(Stored data entries)
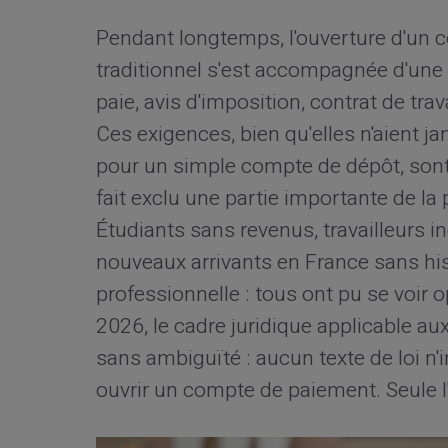
Pendant longtemps, l'ouverture d'un 
traditionnel s'est accompagnée d'une sé
paie, avis d'imposition, contrat de trava
Ces exigences, bien qu'elles n'aient j
pour un simple compte de dépôt, sont
fait exclu une partie importante de la
Étudiants sans revenus, travailleurs 
nouveaux arrivants en France sans his
professionnelle : tous ont pu se voir o
2026, le cadre juridique applicable a
sans ambiguïté : aucun texte de loi n'
ouvrir un compte de paiement. Seule l'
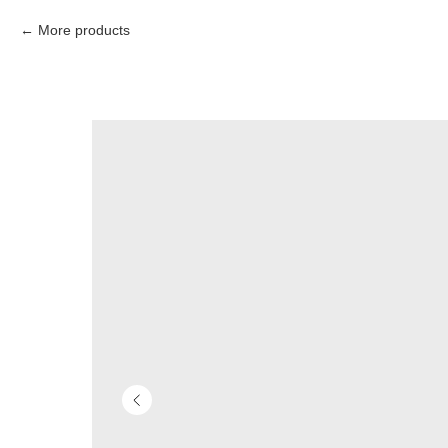
More products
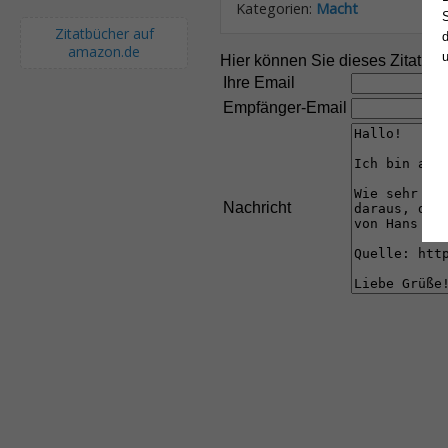
Kategorien:
Macht
S
Zitatbücher auf
d
amazon.de
Hier können Sie dieses Zitat an
Ihre Email
Empfänger-Email
Nachricht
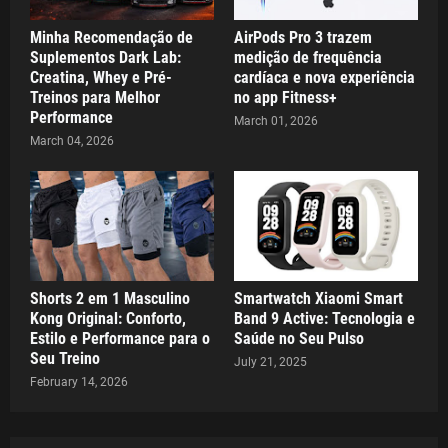
Minha Recomendação de
AirPods Pro 3 trazem
Suplementos Dark Lab:
medição de frequência
Creatina, Whey e Pré-
cardíaca e nova experiência
Treinos para Melhor
no app Fitness+
Performance
March 01, 2026
March 04, 2026
Shorts 2 em 1 Masculino
Smartwatch Xiaomi Smart
Kong Original: Conforto,
Band 9 Active: Tecnologia e
Estilo e Performance para o
Saúde no Seu Pulso
Seu Treino
July 21, 2025
February 14, 2026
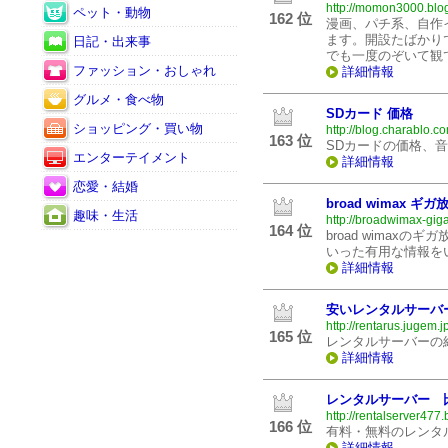
http://momon3000.blo
ペット・動物
162 位
漫画、パチ系、自作
ます。開設たばかり
日記・出来事
でも一度のぞいて観
ファッション・おしゃれ
詳細情報
グルメ・食べ物
SDカード 価格
ショッピング・買い物
http://blog.charablo.
163 位
SDカードの価格、
エンターテイメント
詳細情報
恋愛・結婚
broad wimax ギガ
趣味・生活
http://broadwimax-gig
164 位
broad wimax
いった有用な情報を
詳細情報
安いレンタルサーバ
http://rentarus.jugem.jp
165 位
レンタルサーバーの
詳細情報
レンタルサーバー 
http://rentalserver477
166 位
有料・無料のレンタ
詳細情報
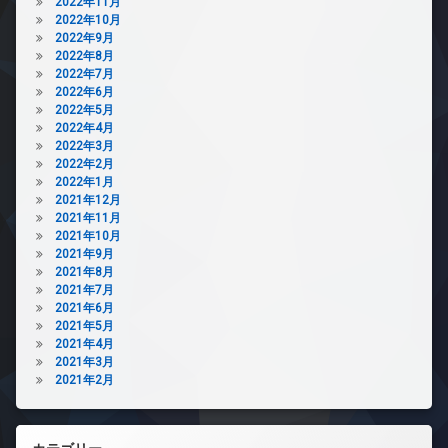
2022年11月
2022年10月
2022年9月
2022年8月
2022年7月
2022年6月
2022年5月
2022年4月
2022年3月
2022年2月
2022年1月
2021年12月
2021年11月
2021年10月
2021年9月
2021年8月
2021年7月
2021年6月
2021年5月
2021年4月
2021年3月
2021年2月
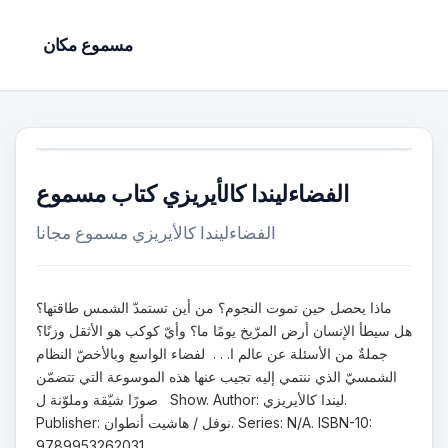
مسموع مكان
الفضاءليندا كالأيريزي كتاب مسموع
الفضاءليندا كالأيريزي مسموع مجانا
ماذا يحصل حين تموت النجوم؟ من أين تستمدّ الشمس طاقتها؟
هل سيطأ الإنسان أرض المرّيخ يومًا ما؟ وأيّ كوكب هو الأثقل وزنًا؟
جملةٌ من الأسئلة عن عالم ا. . . لفضاء الواسع وبالأخصّ النظام
الشمسيّ الذي ننتمي إليه تجيب عنها هذه الموسوعة التي تتضمّن
صورًا شيّقة وملوّنة ل Show. Author: ليندا كالأيريزي.
Publisher: نوفل / هاشيت أنطوان. Series: N/A. ISBN-10:
9789953262031.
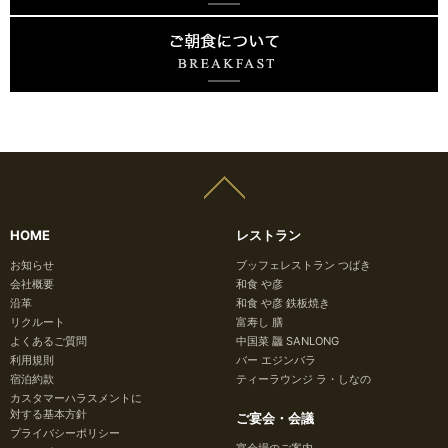
HOME
レストラン
お知らせ
ブッフェレストラン つばき
会社概要
和食 や彦
沿革
和食 や彦 鉄板焼き
リクルート
富寿し 膳
よくあるご質問
中国菜 龘 SANLONG
利用規則
バー エジンバラ
宿泊約款
ティーラウンジ ラ・しなの
カスタマーハラスメントに
対する基本方針
ご宴会・会議
プライバシーポリシー
宴会場のご案内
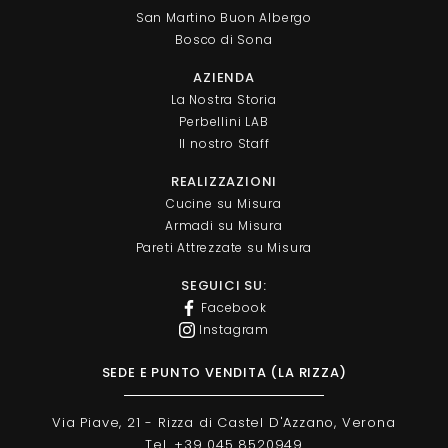
San Martino Buon Albergo
Bosco di Sona
AZIENDA
La Nostra Storia
Perbellini LAB
Il nostro Staff
REALIZZAZIONI
Cucine su Misura
Armadi su Misura
Pareti Attrezzate su Misura
SEGUICI SU:
Facebook
Instagram
SEDE E PUNTO VENDITA (LA RIZZA)
Via Piave, 21 - Rizza di Castel D'Azzano, Verona
Tel. +39 045 8520949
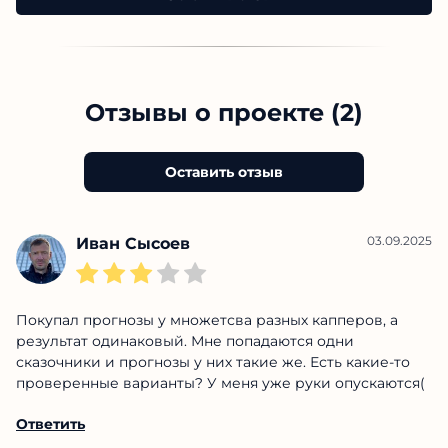
Отзывы о проекте (2)
Оставить отзыв
03.09.2025
Иван Сысоев
Покупал прогнозы у множетсва разных капперов, а
результат одинаковый. Мне попадаются одни
сказочники и прогнозы у них такие же. Есть какие-то
проверенные варианты? У меня уже руки опускаются(
Ответить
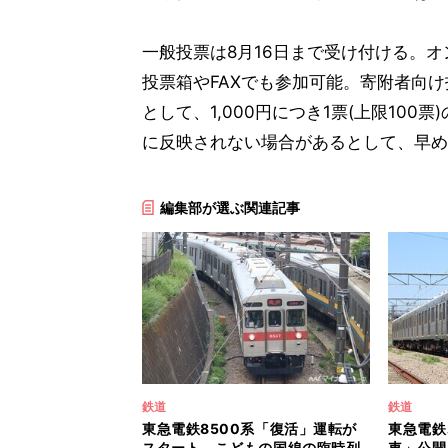
一般投票は8月16日まで受け付ける。
投票箱やFAXでも参加可能。寄附者向け
として、1,000円につき1票(上限10
に反映されない場合があるとして、早め
編集部が選ぶ関連記事
鉄道
鉄道
東急電鉄8500系「復活」運転が
東急電鉄
スタート、こどもの国線の臨時列
車」公開 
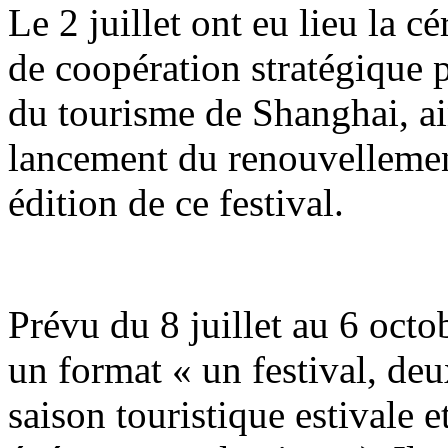
Le 2 juillet ont eu lieu la 
de coopération stratégique p
du tourisme de Shanghai, ai
lancement du renouvellemen
édition de ce festival.
Prévu du 8 juillet au 6 octob
un format « un festival, de
saison touristique estivale 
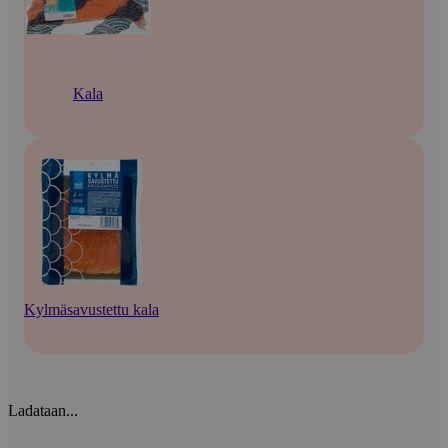
Kala
Kylmäsavustettu kala
Ladataan...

*Task instructions*. Rewrite the text read from all the items above, replacing every "March" with "Mar." and keeping everything else unchanged. Leave the pictures out of your answer.

*Expected answer*.
Pendant longtemps, l'ouverture d'un 
traditionnel s'est accompagnée d'une sé
paie, avis d'imposition, contrat de trava
Ces exigences, bien qu'elles n'aient j
pour un simple compte de dépôt, sont
fait exclu une partie importante de la
Étudiants sans revenus, travailleurs 
nouveaux arrivants en France sans his
professionnelle : tous ont pu se voir o
2026, le cadre juridique applicable a
sans ambiguïté : aucun texte de loi n'
ouvrir un compte de paiement. Seule l'
More products
Kategorien:
Macht
S
Zitatbücher auf
d
amazon.de
Hier können Sie dieses Zitat an
Ihre Email
Empfänger-Email
Nachricht
Minha Recomendação de
AirPods Pro 3 trazem
Suplementos Dark Lab:
medição de frequência
Creatina, Whey e Pré-
cardíaca e nova experiência
Treinos para Melhor
no app Fitness+
Performance
Mar. 01, 2026
Mar. 04, 2026
Shorts 2 em 1 Masculino
Smartwatch Xiaomi Smart
Kong Original: Conforto,
Band 9 Active: Tecnologia e
Estilo e Performance para o
Saúde no Seu Pulso
Seu Treino
July 21, 2025
February 14, 2026
http://momon3000.blo
ペット・動物
162 位
漫画、パチ系、自作
ます。開設たばかり
日記・出来事
でも一度のぞいて観
ファッション・おしゃれ
詳細情報
グルメ・食べ物
SDカード 価格
ショッピング・買い物
http://blog.charablo.
163 位
SDカードの価格、
エンターテイメント
詳細情報
恋愛・結婚
broad wimax ギガ
趣味・生活
http://broadwimax-gig
164 位
broad wimax
いった有用な情報を
詳細情報
安いレンタルサーバ
http://rentarus.jugem.jp
165 位
レンタルサーバーの
詳細情報
レンタルサーバー 
http://rentalserver477
166 位
有料・無料のレンタ
詳細情報
2022年11月
2022年10月
2022年9月
2022年8月
2022年7月
2022年6月
2022年5月
2022年4月
2022年3月
2022年2月
2022年1月
2021年12月
2021年11月
2021年10月
2021年9月
2021年8月
2021年7月
2021年6月
2021年5月
2021年4月
2021年3月
2021年2月
مسموع مكان
الفضاءليندا كالأيريزي كتاب مسموع
الفضاءليندا كالأيريزي مسموع مجانا
ماذا يحصل حين تموت النجوم؟ من أين تستمدّ الشمس طاقتها؟
هل سيطأ الإنسان أرض المرّيخ يومًا ما؟ وأيّ كوكب هو الأثقل وزنًا؟
جملةٌ من الأسئلة عن عالم ا. . . لفضاء الواسع وبالأخصّ النظام
الشمسيّ الذي ننتمي إليه تجيب عنها هذه الموسوعة التي تتضمّن
صورًا شيّقة وملوّنة ل Show. Author: ليندا كالأيريزي.
Publisher: نوفل / هاشيت أنطوان. Series: N/A. ISBN-10:
9789953262031.
HOME
レストラン
お知らせ
ブッフェレストラン つばき
会社概要
和食 や彦
沿革
和食 や彦 鉄板焼き
リクルート
富寿し 膳
よくあるご質問
中国菜 龘 SANLONG
利用規則
バー エジンバラ
宿泊約款
ティーラウンジ ラ・しなの
カスタマーハラスメントに
対する基本方針
ご宴会・会議
プライバシーポリシー
宴会場のご案内
San Martino Buon Albergo
Bosco di Sona
AZIENDA
La Nostra Storia
Perbellini LAB
Il nostro Staff
REALIZZAZIONI
Cucine su Misura
Armadi su Misura
Pareti Attrezzate su Misura
SEGUICI SU:
Facebook
Instagram
SEDE E PUNTO VENDITA (LA RIZZA)
Via Piave, 21 - Rizza di Castel D'Azzano, Verona
Tel. +39 045 8520949
Отзывы о проекте (2)
Оставить отзыв
03.09.2025
Иван Сысоев
Покупал прогнозы у множетсва разных капперов, а
результат одинаковый. Мне попадаются одни
сказочники и прогнозы у них такие же. Есть какие-то
проверенные варианты? У меня уже руки опускаются(
Ответить
一般投票は8月16日まで受け付ける。
投票箱やFAXでも参加可能。寄附者向け
として、1,000円につき1票(上限10
に反映されない場合があるとして、早め
編集部が選ぶ関連記事
鉄道
鉄道
東急電鉄8500系「復活」運転が
東急電鉄
スタート、こどもの国線の臨時列
車」公開 
Le 2 juillet ont eu lieu la 
de coopération stratégique p
du tourisme de Shanghai, ai
lancement du renouvellemen
édition de ce festival.
Prévu du 8 juillet au 6 octob
un format « un festival, de
saison touristique estivale 
Kala
Kylmäsavustettu kala
Ladataan...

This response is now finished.